▶ Instructions to follow: Pick out every line in the records below that contains the string "Talend", treating uppercase and lowercase as different. Copy each such line in full.
━━━━━ Supplied data
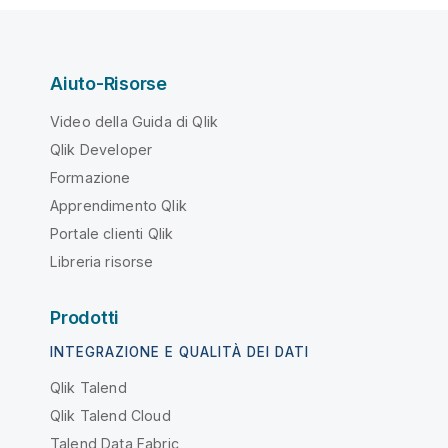
Aiuto-Risorse
Video della Guida di Qlik
Qlik Developer
Formazione
Apprendimento Qlik
Portale clienti Qlik
Libreria risorse
Prodotti
INTEGRAZIONE E QUALITÀ DEI DATI
Qlik Talend
Qlik Talend Cloud
Talend Data Fabric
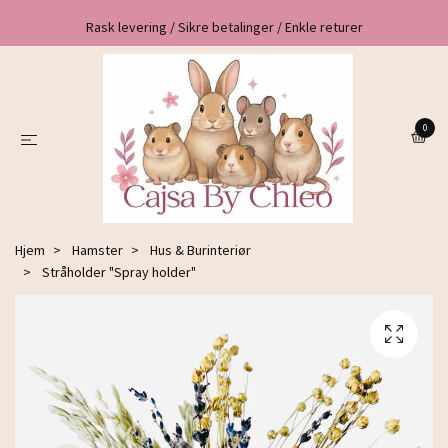
Rask levering / Sikre betalinger / Enkle returer
0
Hjem
Hamster
Hus & Burinteriør
Stråholder "Spray holder"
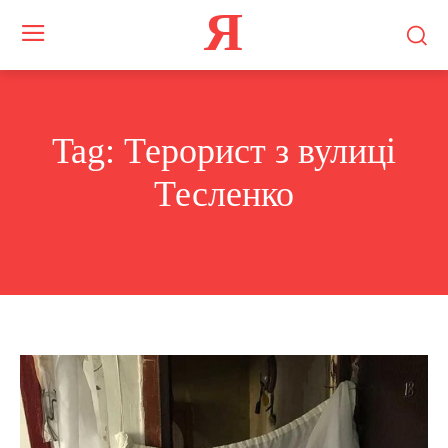
Я
Tag:
Терорист з вулиці
Тесленко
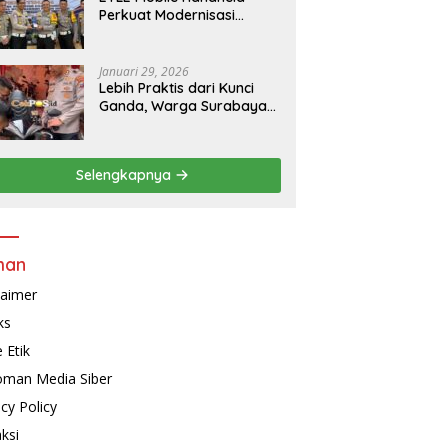
Perkuat Modernisasi
Penindakan Lalu Lintas di
Kaltim
Januari 29, 2026
Lebih Praktis dari Kunci
Ganda, Warga Surabaya
Kini Bisa Pasang Alarm
Motor Gratis di
Polrestabes Surabaya
Selengkapnya
man
laimer
ks
 Etik
man Media Siber
acy Policy
ksi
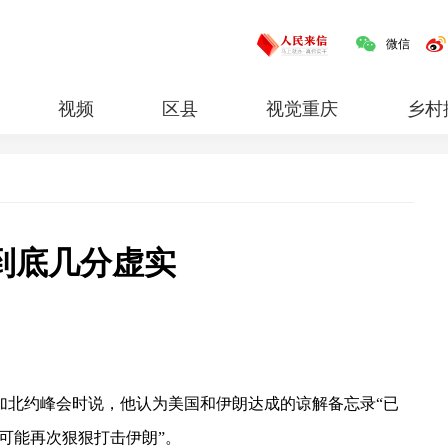
微信
视频
区县
视觉重庆
乡村
红岩
专题
到底几分虚实
加北约峰会时说，他认为美国和伊朗达成的谅解备忘录“已
可能再次狠狠打击伊朗”。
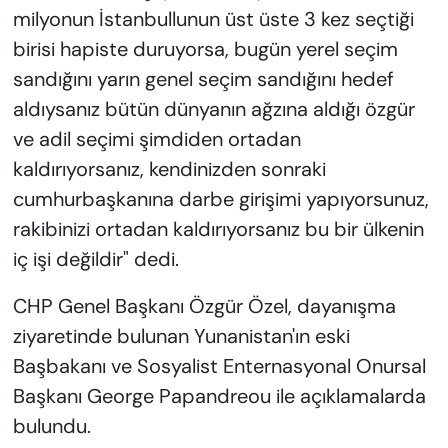
milyonun İstanbullunun üst üste 3 kez seçtiği
birisi hapiste duruyorsa, bugün yerel seçim
sandığını yarın genel seçim sandığını hedef
aldıysanız bütün dünyanın ağzına aldığı özgür
ve adil seçimi şimdiden ortadan
kaldırıyorsanız, kendinizden sonraki
cumhurbaşkanına darbe girişimi yapıyorsunuz,
rakibinizi ortadan kaldırıyorsanız bu bir ülkenin
iç işi değildir" dedi.
CHP Genel Başkanı Özgür Özel, dayanışma
ziyaretinde bulunan Yunanistan'ın eski
Başbakanı ve Sosyalist Enternasyonal Onursal
Başkanı George Papandreou ile açıklamalarda
bulundu.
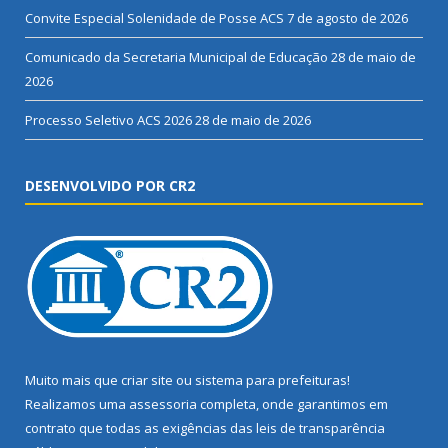
Convite Especial Solenidade de Posse ACS
7 de agosto de 2026
Comunicado da Secretaria Municipal de Educação
28 de maio de
2026
Processo Seletivo ACS 2026
28 de maio de 2026
DESENVOLVIDO POR CR2
Muito mais que
criar site
ou
sistema para prefeituras
!
Realizamos uma
assessoria
completa, onde garantimos em
contrato que todas as exigências das
leis de transparência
━━━━━━━━━━
▶ Final answer:
Qlik Talend
Qlik Talend Cloud
Talend Data Fabric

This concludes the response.